'''

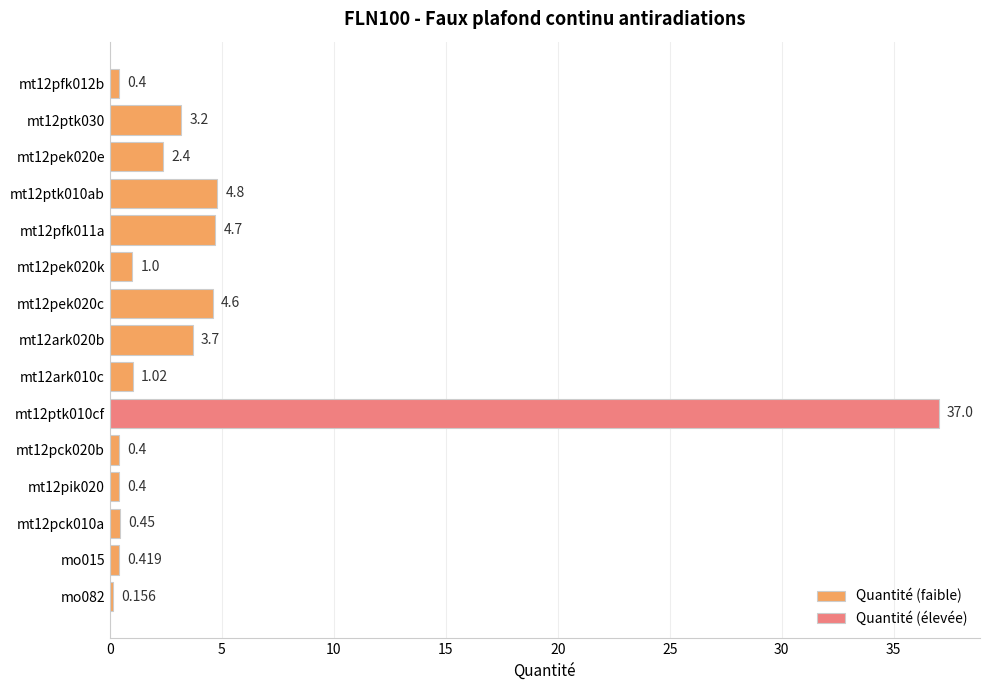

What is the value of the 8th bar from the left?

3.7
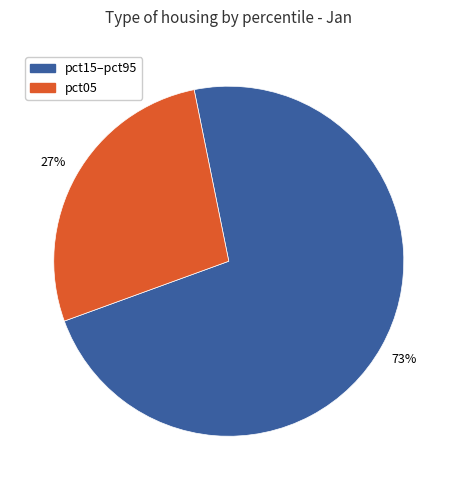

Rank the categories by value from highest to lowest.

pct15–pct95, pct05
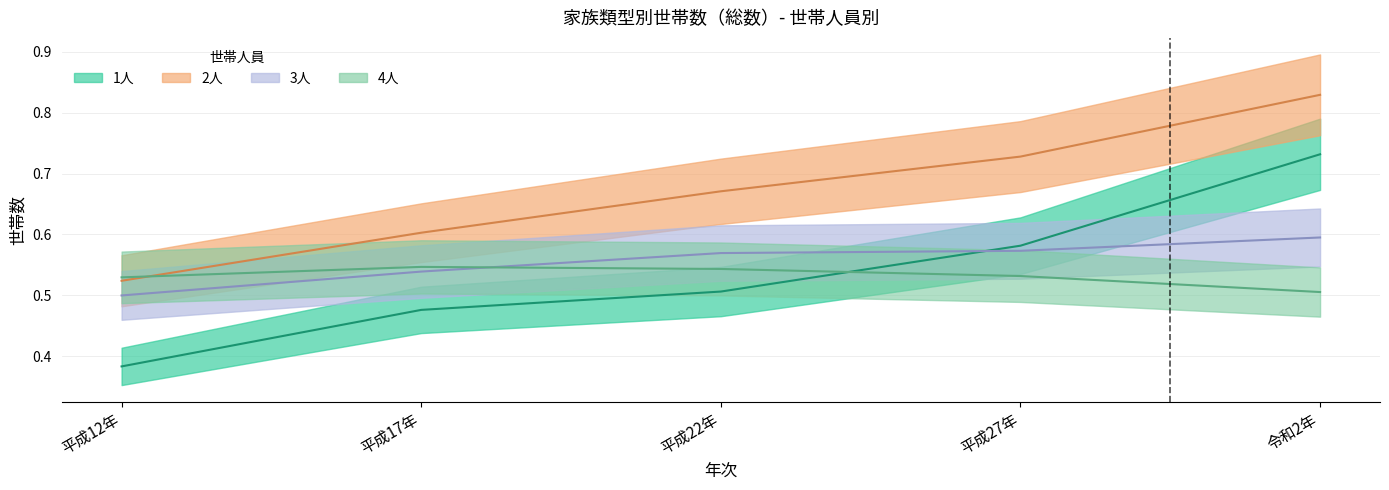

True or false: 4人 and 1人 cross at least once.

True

'''

▶ What needs to be done: Could you retype everything from the line containing "Rank the categories" down to the end of the records, word for word, leaving the pictures out?

▶ Finished task:
Rank the categories by value from highest to lowest.

pct15–pct95, pct05

True or false: 4人 and 1人 cross at least once.

True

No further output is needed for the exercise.